**Extract:**
◆ ◆ ◆

I love stories. I can spend hours reading blurbs on the back of books or watching movie trailers because I love the feeling of something capturing and enticing me. Telling history is, in essence, storytelling. There is a plot, there are characters, and there is a resolution (sometimes).

My interest in history developed after I received my bachelor’s degree in creative writing, but I had always been fascinated by community engagement, education, and public parks. After a road trip from Atlanta to Washington in 2018, I collected many brochures from parks, read hundreds of museum panels, and researched the history of each public site I visited. This trip spurred my decision to join the University of West Georgia’s Masters in Public History program to hopefully one day contribute to a public site or museum.  

After living near Oakland Cemetery for years, I wanted to know more about its role in Atlanta’s history. The cemetery is an Atlanta staple known for its service as Atlanta’s oldest public park, so it was an honor to have the opportunity to learn how to communicate with the public and to get people interested in Oakland’s stories. What better way than through social media and marketing?

I worked with my supervisor, Marcy Breffle, to brainstorm ways to connect visitors with Oakland’s tours. Tours provide visitors with an in-depth, “up close and personal” experience to learn more about a site versus just taking a stroll. There are over 70,000 individuals residing in Oakland Cemetery, which means there are over 70,000 stories to tell. Throughout the last few months, I created a marketing plan for each tour and spent time researching Oakland’s history, photographing the site, designing content, and writing copy for social media. Social media has been an excellent tool to reach an audience, but it also serves as an outlet to share the work at Oakland with the world. 

My time at Oakland Cemetery has been an incredible experience. I have developed new skills in design, but ultimately learned new ways to market historic sites to a public audience. The classroom is great, but working with an organization with an excellent mission and vision (and beautiful grounds with many stories) has allowed me to gain insight into my chosen field. The Oakland staff have been kind and supportive, and for that, I’m thankful for such an enriching summer.

Jen Glaze is a graduate student in Public History at the University of West Georgia. She is interested in Victorian and leisure history, visiting historic sites, and being outside.

◆ ◆ ◆

**Data extract:**

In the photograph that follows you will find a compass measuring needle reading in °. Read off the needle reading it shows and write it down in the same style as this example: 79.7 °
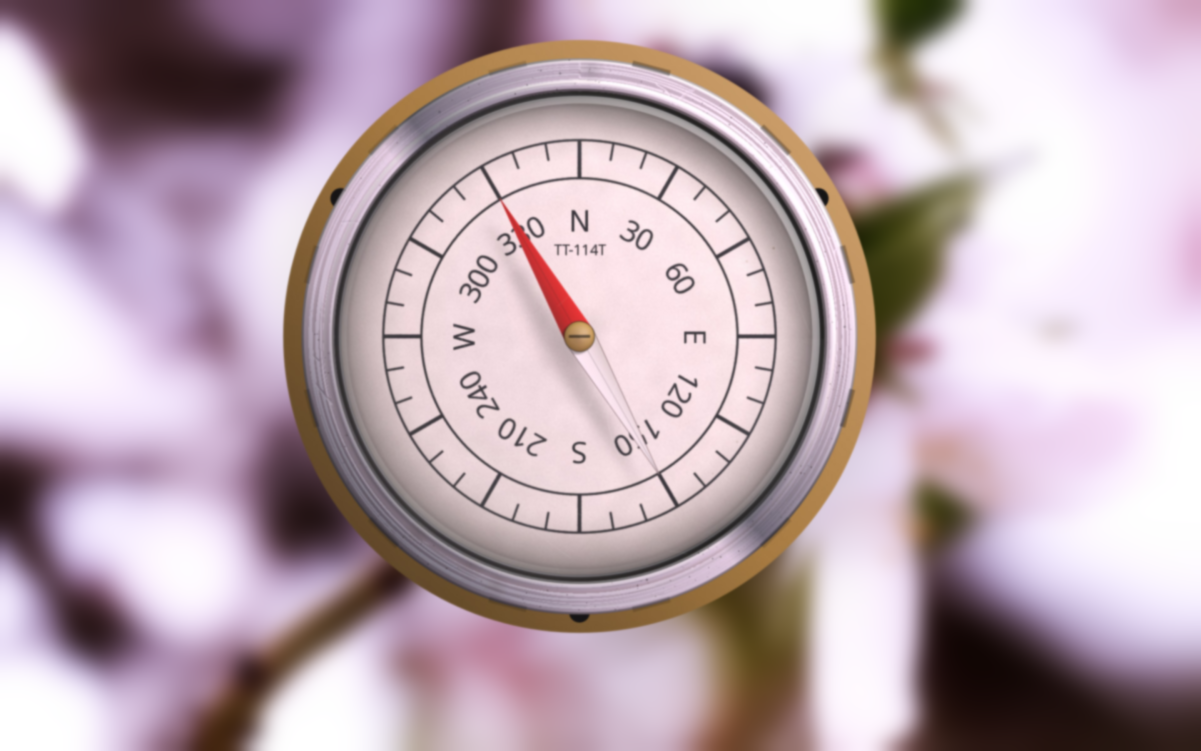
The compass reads 330 °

◆ ◆ ◆

**Requirement 1:** From the Oakland Cemetery piece, list the activities the writer spent time on over the last few months while creating a marketing plan for each tour.
**Requirement 2:**
Answer these from the Oakland Cemetery piece:
(a) What degree had the writer received before developing an interest in history?
(b) How many individuals reside in Oakland Cemetery?
(c) Who was the writer's supervisor?
**Requirement 3:** Repeat everything in the Oakland Cemetery piece from "I love stories." down to "a resolution (sometimes).".

**Answer 1:**
- Researching Oakland's history
- Photographing the site
- Designing content
- Writing copy for social media

**Answer 2:**
(a) A bachelor's degree in creative writing
(b) Over 70,000
(c) Marcy Breffle

**Answer 3:**
I love stories. I can spend hours reading blurbs on the back of books or watching movie trailers because I love the feeling of something capturing and enticing me. Telling history is, in essence, storytelling. There is a plot, there are characters, and there is a resolution (sometimes).